- Data for analysis
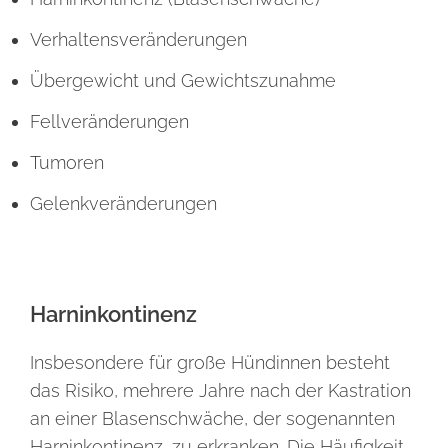
Verhaltensveränderungen
Übergewicht und Gewichtszunahme
Fellveränderungen
Tumoren
Gelenkveränderungen
Harninkontinenz
Insbesondere für große Hündinnen besteht
das Risiko, mehrere Jahre nach der Kastration
an einer Blasenschwäche, der sogenannten
Harninkontinenz, zu erkranken. Die Häufigkeit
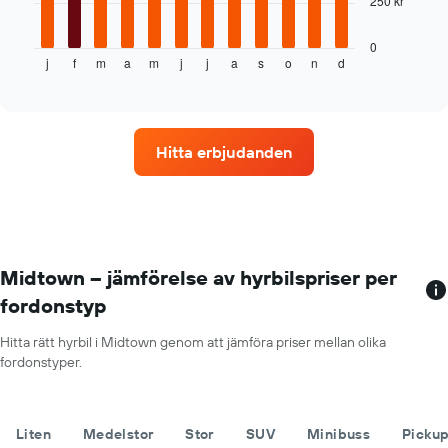
250 kr
tabell
visar
genomsnittspriset
0
j
f
m
a
m
j
j
a
s
o
n
d
för
End
of
en
interactive
hyrbil
chart
varje
månad
Hitta erbjudanden
Diagrammet
har
1
X-
axel
som
visar
Midtown – jämförelse av hyrbilspriser per
årets
fordonstyp
månader
Diagrammet
Hitta rätt hyrbil i Midtown genom att jämföra priser mellan olika
har
fordonstyper.
1
Y-
axel
som
Liten
Medelstor
Stor
SUV
Minibuss
Picku
visar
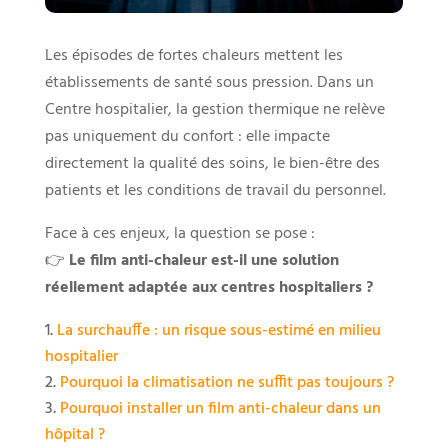
Les épisodes de fortes chaleurs mettent les
établissements de santé sous pression. Dans un
Centre hospitalier, la gestion thermique ne relève
pas uniquement du confort : elle impacte
directement la qualité des soins, le bien-être des
patients et les conditions de travail du personnel.
Face à ces enjeux, la question se pose :
👉
Le film anti-chaleur est-il une solution
réellement adaptée aux centres hospitaliers ?
La surchauffe : un risque sous-estimé en milieu
hospitalier
Pourquoi la climatisation ne suffit pas toujours ?
Pourquoi installer un film anti-chaleur dans un
hôpital ?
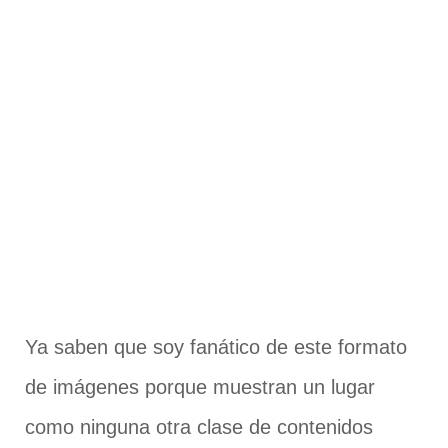
Ya saben que soy fanático de este formato
de imágenes porque muestran un lugar
como ninguna otra clase de contenidos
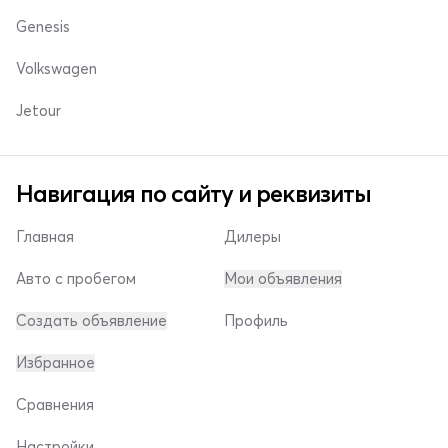
Genesis
Volkswagen
Jetour
Навигация по сайту и реквизиты
Главная
Дилеры
Авто с пробегом
Мои объявления
Создать объявление
Профиль
Избранное
Сравнения
Настройки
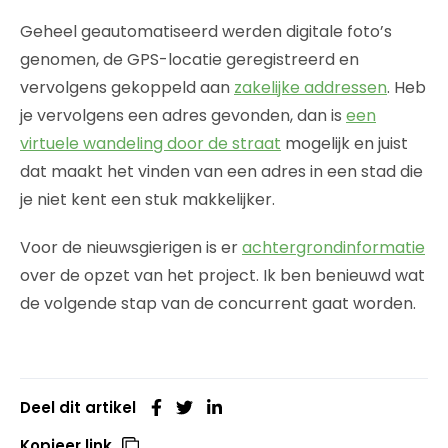
Geheel geautomatiseerd werden digitale foto’s
genomen, de GPS-locatie geregistreerd en
vervolgens gekoppeld aan
zakelijke addressen
. Heb
je vervolgens een adres gevonden, dan is
een
virtuele wandeling door de straat
mogelijk en juist
dat maakt het vinden van een adres in een stad die
je niet kent een stuk makkelijker.
Voor de nieuwsgierigen is er
achtergrondinformatie
over de opzet van het project. Ik ben benieuwd wat
de volgende stap van de concurrent gaat worden.
Deel dit artikel
Kopieer link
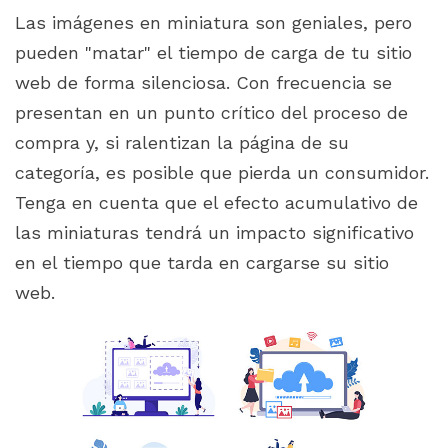
Las imágenes en miniatura son geniales, pero
pueden "matar" el tiempo de carga de tu sitio
web de forma silenciosa. Con frecuencia se
presentan en un punto crítico del proceso de
compra y, si ralentizan la página de su
categoría, es posible que pierda un consumidor.
Tenga en cuenta que el efecto acumulativo de
las miniaturas tendrá un impacto significativo
en el tiempo que tarda en cargarse su sitio
web.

- Exercise prompt
When you repeat the data, keep every line exact and drop the images.

- Your response
Verhaltensveränderungen
Übergewicht und Gewichtszunahme
Fellveränderungen
Tumoren
Gelenkveränderungen
Harninkontinenz
Insbesondere für große Hündinnen besteht
das Risiko, mehrere Jahre nach der Kastration
an einer Blasenschwäche, der sogenannten
Harninkontinenz, zu erkranken. Die Häufigkeit
250 kr
tabell
visar
genomsnittspriset
0
j
f
m
a
m
j
j
a
s
o
n
d
för
End
of
en
interactive
hyrbil
chart
varje
månad
Hitta erbjudanden
Diagrammet
har
1
X-
axel
som
visar
Midtown – jämförelse av hyrbilspriser per
årets
fordonstyp
månader
Diagrammet
Hitta rätt hyrbil i Midtown genom att jämföra priser mellan olika
har
fordonstyper.
1
Y-
axel
som
Liten
Medelstor
Stor
SUV
Minibuss
Picku
visar
Les épisodes de fortes chaleurs mettent les
établissements de santé sous pression. Dans un
Centre hospitalier, la gestion thermique ne relève
pas uniquement du confort : elle impacte
directement la qualité des soins, le bien-être des
patients et les conditions de travail du personnel.
Face à ces enjeux, la question se pose :
👉
Le film anti-chaleur est-il une solution
réellement adaptée aux centres hospitaliers ?
La surchauffe : un risque sous-estimé en milieu
hospitalier
Pourquoi la climatisation ne suffit pas toujours ?
Pourquoi installer un film anti-chaleur dans un
hôpital ?
Ya saben que soy fanático de este formato
de imágenes porque muestran un lugar
como ninguna otra clase de contenidos
Genesis
Volkswagen
Jetour
Навигация по сайту и реквизиты
Главная
Дилеры
Авто с пробегом
Мои объявления
Создать объявление
Профиль
Избранное
Сравнения
Настройки
Geheel geautomatiseerd werden digitale foto’s
genomen, de GPS-locatie geregistreerd en
vervolgens gekoppeld aan
zakelijke addressen
. Heb
je vervolgens een adres gevonden, dan is
een
virtuele wandeling door de straat
mogelijk en juist
dat maakt het vinden van een adres in een stad die
je niet kent een stuk makkelijker.
Voor de nieuwsgierigen is er
achtergrondinformatie
over de opzet van het project. Ik ben benieuwd wat
de volgende stap van de concurrent gaat worden.
Deel dit artikel
Kopieer link
Las imágenes en miniatura son geniales, pero
pueden "matar" el tiempo de carga de tu sitio
web de forma silenciosa. Con frecuencia se
presentan en un punto crítico del proceso de
compra y, si ralentizan la página de su
categoría, es posible que pierda un consumidor.
Tenga en cuenta que el efecto acumulativo de
las miniaturas tendrá un impacto significativo
en el tiempo que tarda en cargarse su sitio
web.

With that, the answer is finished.